Ils s’apprêtaient à quitter le pigeonnier lorsqu’Oscar s’arrêta : «André …. Tu tairas que… que….

– Qu’aujourd’hui un orage a déchiré ton être avec une violence telle qu’il a plu sur tes joues ?

– Oui…

– Bien sûr, l’orage a été si violent qu’il a plu également sur les miennes. Mes yeux me brûlent davantage que lorsque j’étais venu en ce lieu éplucher des oignons….

– Aujourd’hui, il n’y en avait plus en cuisine….

– ça arrive, Oscar, ça arrive… Parfois, je voudrais porter tes obligations à ta place pour t’en décharger quelques temps….

– Contente-toi d’approvisionner les cuisines en oignons pour qu’il n’y ait pas pénurie quand le besoin se fait sentir…» avait-elle rétorqué, un sourire taquin au coin des lèvres.

 

Ils descendirent ensemble l’escalier, laissant la douce brise de l’amitié chasser les éclairs qui leur avaient lacéré l’âme peu de temps avant.

 

Assise sur la rambarde  du pigeonnier, bien des années après, Oscar répété dans le silence de cette chaude nuit d’été : «Ton amitié est, en vérité, la seule source d’espoir qui ne se tarit jamais.
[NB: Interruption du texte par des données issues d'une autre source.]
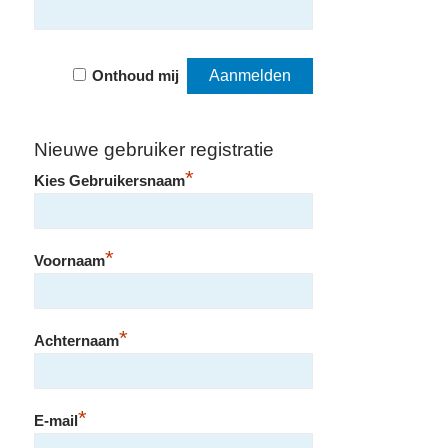
Onthoud mij
Nieuwe gebruiker registratie
*
Kies Gebruikersnaam
*
Voornaam
*
Achternaam
*
E-mail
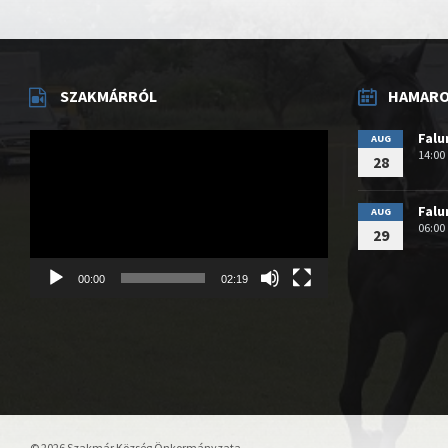
SZAKMÁRRÓL
HAMAROS
Videólejátszó
Fal
AUG
14:00
28
Fal
AUG
06:00
29
00:00
02:19
© 2026 Szakmár Község Önkormányzata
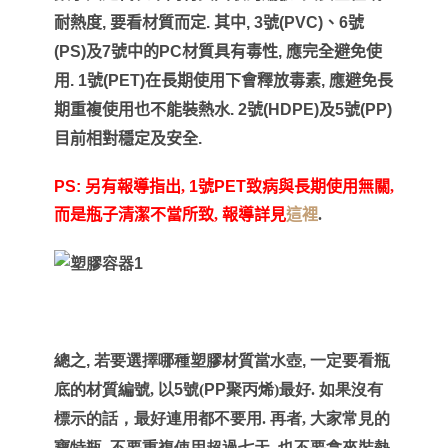
耐熱度
,
要看材質而定
.
其中
, 3
號
(PVC)
、
6
號
(PS)
及
7
號中的
PC
材質具有毒性
,
應完全避免使
用
. 1
號
(PET)
在長期使用下會釋放毒素
,
應避免長
期重複使用也不能裝熱水
. 2
號
(HDPE)
及
5
號
(PP)
目前相對穩定及安全
.
PS:
另有報導指出,
1
號
PET
致病與長期使用無關,
而是瓶子清潔不當所致, 報導詳見
這裡
.
總之
,
若要選擇哪種塑膠材質當水壺
,
一定要看
瓶
底的材質編號, 以
5
號(
PP
聚丙烯)最好. 如果沒有
標示的話，最好連用都不要用. 再者, 大家常見的
寶特瓶, 不要重複使用超過七天, 也不要拿來裝熱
Je m’y abreuve lorsque celles de mon courage, de mon honneur et de mon devoir s’assèchent», avant d’ajouter : «Je t’en prie, André, promets-moi qu’elle ne s’est pas tari».

«La source de mon amitié pour toi est toujours aussi vive, Oscar».
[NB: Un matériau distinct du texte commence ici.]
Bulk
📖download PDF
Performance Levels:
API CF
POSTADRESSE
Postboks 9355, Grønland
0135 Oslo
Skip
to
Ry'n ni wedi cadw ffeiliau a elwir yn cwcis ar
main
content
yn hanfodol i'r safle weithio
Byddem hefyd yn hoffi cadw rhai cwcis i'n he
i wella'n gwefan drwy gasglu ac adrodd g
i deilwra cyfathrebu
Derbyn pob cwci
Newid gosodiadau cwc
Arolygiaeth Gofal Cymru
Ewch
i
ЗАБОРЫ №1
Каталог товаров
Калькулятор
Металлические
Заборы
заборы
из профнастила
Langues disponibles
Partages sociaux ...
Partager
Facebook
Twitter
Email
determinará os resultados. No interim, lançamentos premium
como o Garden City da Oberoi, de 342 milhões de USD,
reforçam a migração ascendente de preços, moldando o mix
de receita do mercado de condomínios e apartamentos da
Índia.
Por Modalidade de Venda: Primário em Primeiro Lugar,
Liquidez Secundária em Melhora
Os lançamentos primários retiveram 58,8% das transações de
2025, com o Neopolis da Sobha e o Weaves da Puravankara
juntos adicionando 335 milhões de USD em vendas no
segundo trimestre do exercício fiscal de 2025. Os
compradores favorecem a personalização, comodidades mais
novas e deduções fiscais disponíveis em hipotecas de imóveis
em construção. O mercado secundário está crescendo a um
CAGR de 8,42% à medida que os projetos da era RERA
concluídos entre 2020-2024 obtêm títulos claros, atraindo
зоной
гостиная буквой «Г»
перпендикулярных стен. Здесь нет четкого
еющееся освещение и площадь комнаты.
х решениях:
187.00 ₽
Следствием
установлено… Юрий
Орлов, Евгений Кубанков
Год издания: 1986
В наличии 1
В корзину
La jeune femme sursauta : «Tu étais là… Es-tu ici depuis longtemps ?

– Non, je viens d’arriver».

Il lui mentait. Il était rentré depuis plus d’une demi-heure. Apercevant de  la lumière dans le pigeonnier, il n’avait eu aucun doute sur son occupante nocturne. Il avait alors repoussé les avances d’Elise qui souhaitait lui offrir un cadeau d’anniversaire plus intime pour rejoindre Oscar. Lorsqu’il était entré, il était resté un long moment à l’admirer. Vêtue d’une simple chemise, la tête appuyée au mur, une jambe repliée sur la rambarde alors que l’autre pendait négligemment dans le vide, elle lui avait semblé si belle qu’il avait craint de rompre l’enchantement que lui procurait cette vision en manifestant sa présence.

 

«Tu viens d’arriver…. Je repensais à nos souvenirs d’enfance. Tu sais, ces petites choses qui font que…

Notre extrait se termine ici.